For 2QCY2012, Goodyear India Ltd (GIL) reported a better than expected top-line at Rs.401cr, 21.2% higher on a sequential basis, after posting a disappointing top-line in 1QCY2012 at Rs.331cr. However, on a y-o-y basis, the revenue growth was muted at 3.0% from Rs.389cr in 2QCY2011. The EBITDA margin contracted by 30bp yoy to 6.2% from 6.5% in 2QCY2011 owing to high employee cost. Consequently, the net profit came in at Rs.14.3cr, marginally lower than Rs.14.6cr in 2QCY2011.
Slowdown in auto industry to result in muted performance: GIL is a market leader in the tractor tyre industry. A slowdown in the auto industry has impacted the tractor tyre segment which witnessed a sluggish performance in 1HCY2012. Moreover, in spite of declining rubber prices, there has been no significant improvement in the EBITDA margin which is a cause for concern.
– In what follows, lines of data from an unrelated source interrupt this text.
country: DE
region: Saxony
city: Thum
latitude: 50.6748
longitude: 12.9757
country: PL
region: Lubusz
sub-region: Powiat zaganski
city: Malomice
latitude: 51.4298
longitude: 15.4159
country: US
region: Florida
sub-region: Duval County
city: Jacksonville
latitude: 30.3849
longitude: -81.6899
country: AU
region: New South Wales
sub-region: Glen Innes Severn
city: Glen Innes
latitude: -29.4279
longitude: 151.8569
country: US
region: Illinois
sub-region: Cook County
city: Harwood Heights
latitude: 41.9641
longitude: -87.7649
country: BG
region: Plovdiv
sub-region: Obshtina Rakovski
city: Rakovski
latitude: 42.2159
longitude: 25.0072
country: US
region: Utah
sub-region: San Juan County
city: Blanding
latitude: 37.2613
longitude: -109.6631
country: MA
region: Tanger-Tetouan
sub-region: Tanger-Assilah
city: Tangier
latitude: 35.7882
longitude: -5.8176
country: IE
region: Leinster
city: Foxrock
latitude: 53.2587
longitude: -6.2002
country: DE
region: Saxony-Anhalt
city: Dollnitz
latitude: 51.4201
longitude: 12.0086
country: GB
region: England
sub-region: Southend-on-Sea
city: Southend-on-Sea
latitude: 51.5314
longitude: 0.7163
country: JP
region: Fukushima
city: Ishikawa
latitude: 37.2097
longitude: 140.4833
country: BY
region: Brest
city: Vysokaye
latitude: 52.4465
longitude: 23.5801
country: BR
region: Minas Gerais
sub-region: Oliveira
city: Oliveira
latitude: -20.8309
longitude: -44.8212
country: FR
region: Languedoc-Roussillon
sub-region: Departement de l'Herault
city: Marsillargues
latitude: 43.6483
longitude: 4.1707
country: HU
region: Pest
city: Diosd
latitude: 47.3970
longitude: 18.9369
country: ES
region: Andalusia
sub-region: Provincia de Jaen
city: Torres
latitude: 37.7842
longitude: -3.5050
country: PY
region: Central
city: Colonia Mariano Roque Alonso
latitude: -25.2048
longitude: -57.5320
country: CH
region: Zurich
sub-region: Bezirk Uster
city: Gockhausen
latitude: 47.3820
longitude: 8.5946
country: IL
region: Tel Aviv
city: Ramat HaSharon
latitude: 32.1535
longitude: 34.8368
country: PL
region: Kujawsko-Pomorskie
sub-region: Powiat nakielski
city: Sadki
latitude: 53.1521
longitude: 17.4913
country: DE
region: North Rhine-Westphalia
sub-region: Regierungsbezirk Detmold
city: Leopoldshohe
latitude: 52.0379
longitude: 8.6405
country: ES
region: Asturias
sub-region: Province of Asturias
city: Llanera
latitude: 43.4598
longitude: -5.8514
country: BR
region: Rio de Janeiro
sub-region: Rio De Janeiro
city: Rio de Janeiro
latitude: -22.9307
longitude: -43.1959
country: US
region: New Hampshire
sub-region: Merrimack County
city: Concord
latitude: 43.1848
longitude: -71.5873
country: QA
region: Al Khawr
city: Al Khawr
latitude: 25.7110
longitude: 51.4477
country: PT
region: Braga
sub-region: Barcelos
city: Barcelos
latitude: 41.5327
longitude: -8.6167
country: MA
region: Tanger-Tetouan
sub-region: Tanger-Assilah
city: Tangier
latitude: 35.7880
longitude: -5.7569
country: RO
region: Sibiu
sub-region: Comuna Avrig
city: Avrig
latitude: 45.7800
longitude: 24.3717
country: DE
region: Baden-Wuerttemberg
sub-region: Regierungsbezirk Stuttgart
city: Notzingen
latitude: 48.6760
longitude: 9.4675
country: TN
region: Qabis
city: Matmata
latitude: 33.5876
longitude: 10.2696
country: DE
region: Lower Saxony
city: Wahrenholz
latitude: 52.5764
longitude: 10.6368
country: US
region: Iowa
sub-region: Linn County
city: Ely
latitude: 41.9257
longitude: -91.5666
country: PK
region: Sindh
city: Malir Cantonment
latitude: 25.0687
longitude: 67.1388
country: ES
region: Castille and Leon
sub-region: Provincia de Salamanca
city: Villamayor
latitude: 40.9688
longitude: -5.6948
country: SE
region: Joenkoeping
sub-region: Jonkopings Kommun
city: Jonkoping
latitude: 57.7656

Due to these reasons, we have been conservative in our estimates and expect the company to post a muted performance on the top-line as well as the bottom-line front over CY2011-13E.
Outlook and valuation: We expect GIL to post a subdued 4.5% CAGR in revenue to Rs.1,654cr over CY2011-13E owing to a slowdown in the farm equipment segment. We expect the EBITDA margin to contract in CY2013E to 6.5% due to increased expenses (as percentage of sales) on a lower volume growth and recover to 7.3% in CY2013E. Thus, the net profit is expected to post a CAGR of 5.4% over CY2011-13E to Rs.72cr in CY2013E. At the current market price, the stock is trading at 10.8x its CY2013E earnings. Due to expensive valuations, we recommend a Neutral view on the stock.